→ Task brief
Look through the data and write out every line with the word "style" in it.

[Extracted records]
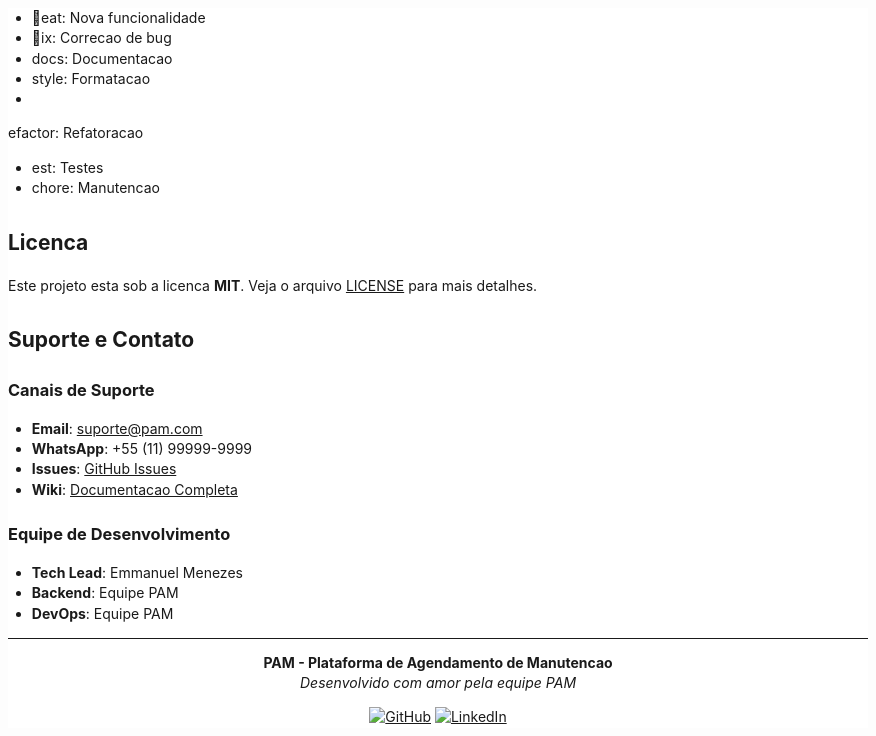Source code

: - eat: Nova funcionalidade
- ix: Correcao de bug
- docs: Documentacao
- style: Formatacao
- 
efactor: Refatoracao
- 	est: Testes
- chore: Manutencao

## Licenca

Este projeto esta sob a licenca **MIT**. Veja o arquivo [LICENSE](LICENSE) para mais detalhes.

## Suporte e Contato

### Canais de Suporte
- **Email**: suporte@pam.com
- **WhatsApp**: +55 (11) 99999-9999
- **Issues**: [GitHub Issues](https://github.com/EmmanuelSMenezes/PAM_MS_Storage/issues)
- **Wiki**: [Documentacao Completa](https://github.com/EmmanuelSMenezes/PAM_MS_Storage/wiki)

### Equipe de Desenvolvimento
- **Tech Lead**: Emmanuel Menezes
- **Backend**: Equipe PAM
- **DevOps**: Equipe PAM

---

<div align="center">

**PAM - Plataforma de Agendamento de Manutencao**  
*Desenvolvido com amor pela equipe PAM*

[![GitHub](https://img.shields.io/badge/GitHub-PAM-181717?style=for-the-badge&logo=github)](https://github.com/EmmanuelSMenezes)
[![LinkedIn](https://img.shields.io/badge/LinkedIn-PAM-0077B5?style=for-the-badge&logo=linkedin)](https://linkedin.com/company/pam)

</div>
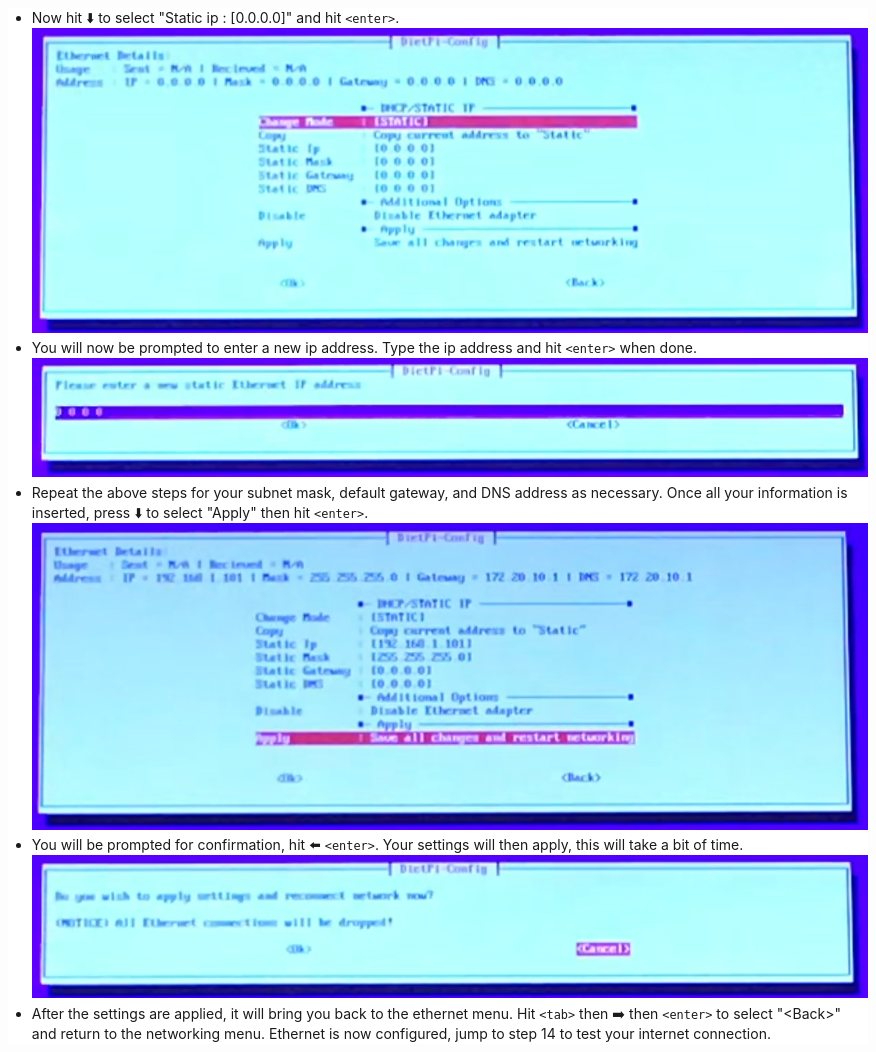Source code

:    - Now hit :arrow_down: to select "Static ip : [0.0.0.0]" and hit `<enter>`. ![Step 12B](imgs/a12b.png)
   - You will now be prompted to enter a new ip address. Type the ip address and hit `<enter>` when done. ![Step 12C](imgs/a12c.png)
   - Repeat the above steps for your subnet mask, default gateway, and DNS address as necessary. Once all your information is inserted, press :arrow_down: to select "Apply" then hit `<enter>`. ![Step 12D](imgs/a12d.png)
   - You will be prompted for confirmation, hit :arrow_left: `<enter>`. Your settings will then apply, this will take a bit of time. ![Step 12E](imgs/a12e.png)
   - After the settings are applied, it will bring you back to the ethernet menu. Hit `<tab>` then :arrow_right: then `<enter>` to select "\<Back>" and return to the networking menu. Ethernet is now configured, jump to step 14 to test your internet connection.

→ Exercise result
- style: Formatacao
[![GitHub](https://img.shields.io/badge/GitHub-PAM-181717?style=for-the-badge&logo=github)](https://github.com/EmmanuelSMenezes)
[![LinkedIn](https://img.shields.io/badge/LinkedIn-PAM-0077B5?style=for-the-badge&logo=linkedin)](https://linkedin.com/company/pam)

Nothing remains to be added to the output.